The Best Oil-Free Vegan Italian Pasta Salad (with Protein Pasta)
This simple and delicious recipe for The Best Oil-Free Vegan Italian Pasta Salad is made with protein pasta for a satisfying meal. Whip this up for a quick lunch. Or, pack it for a picnic or your next summer party. Everyone will love it!
To boil the pasta: Bring a medium pot of water to boil over high heat. Once at a rolling boil, add the chickpea pasta. Cook according to package instructions, about 6-8 minutes. Cook just shy of done or until "al dente". You want the pasta to still have a little bit to soak up the flavors of the salad.
While the pasta water comes to a boil, prepare your other ingredients.
In a large bowl, combine the red onion, red wine vinegar, Italian seasoning, salt, pepper, and nutritional yeast.
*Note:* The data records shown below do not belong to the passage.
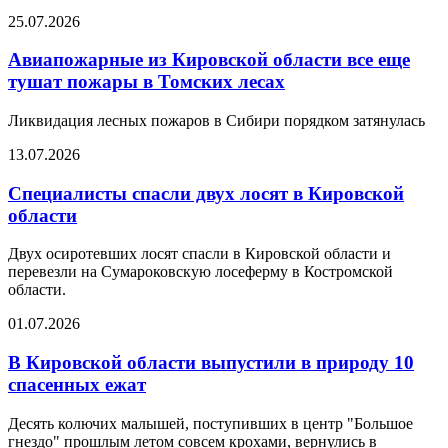
25.07.2026
Авиапожарные из Кировской области все еще
тушат пожары в Томских лесах
Ликвидация лесных пожаров в Сибири порядком затянулась
13.07.2026
Специалисты спасли двух лосят в Кировской
области
Двух осиротевших лосят спасли в Кировской области и
перевезли на Сумароковскую лосеферму в Костромской
области.
01.07.2026
В Кировской области выпустили в природу 10
спасенных ежат
Десять колючих малышей, поступивших в центр "Большое
гнездо" прошлым летом совсем крохами, вернулись в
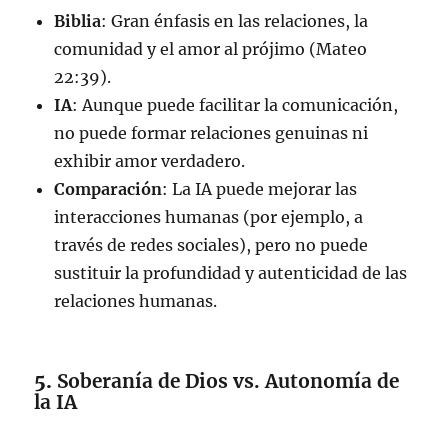
Biblia
: Gran énfasis en las relaciones, la
comunidad y el amor al prójimo (Mateo
22:39).
IA
: Aunque puede facilitar la comunicación,
no puede formar relaciones genuinas ni
exhibir amor verdadero.
Comparación
: La IA puede mejorar las
interacciones humanas (por ejemplo, a
través de redes sociales), pero no puede
sustituir la profundidad y autenticidad de las
relaciones humanas.
5.
Soberanía de Dios vs. Autonomía de
la IA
Let sit for a few minutes (while the pasta is cooking) to help the onions soften.
Prepare the remaining ingredients, from the tomatoes to the fresh herbs. Add to the bowl with red wine vinegar mixture.
When the pasta is done cooking, immediately drain and rinse under cold water. Rinse for about a minute, stopping the cooking process, until the pasta is cool to the touch. Drain off any excess water.
Combine the cooked pasta with the vegetable and vinegar mixture. Toss well. Taste to adjust seasoning. Enjoy!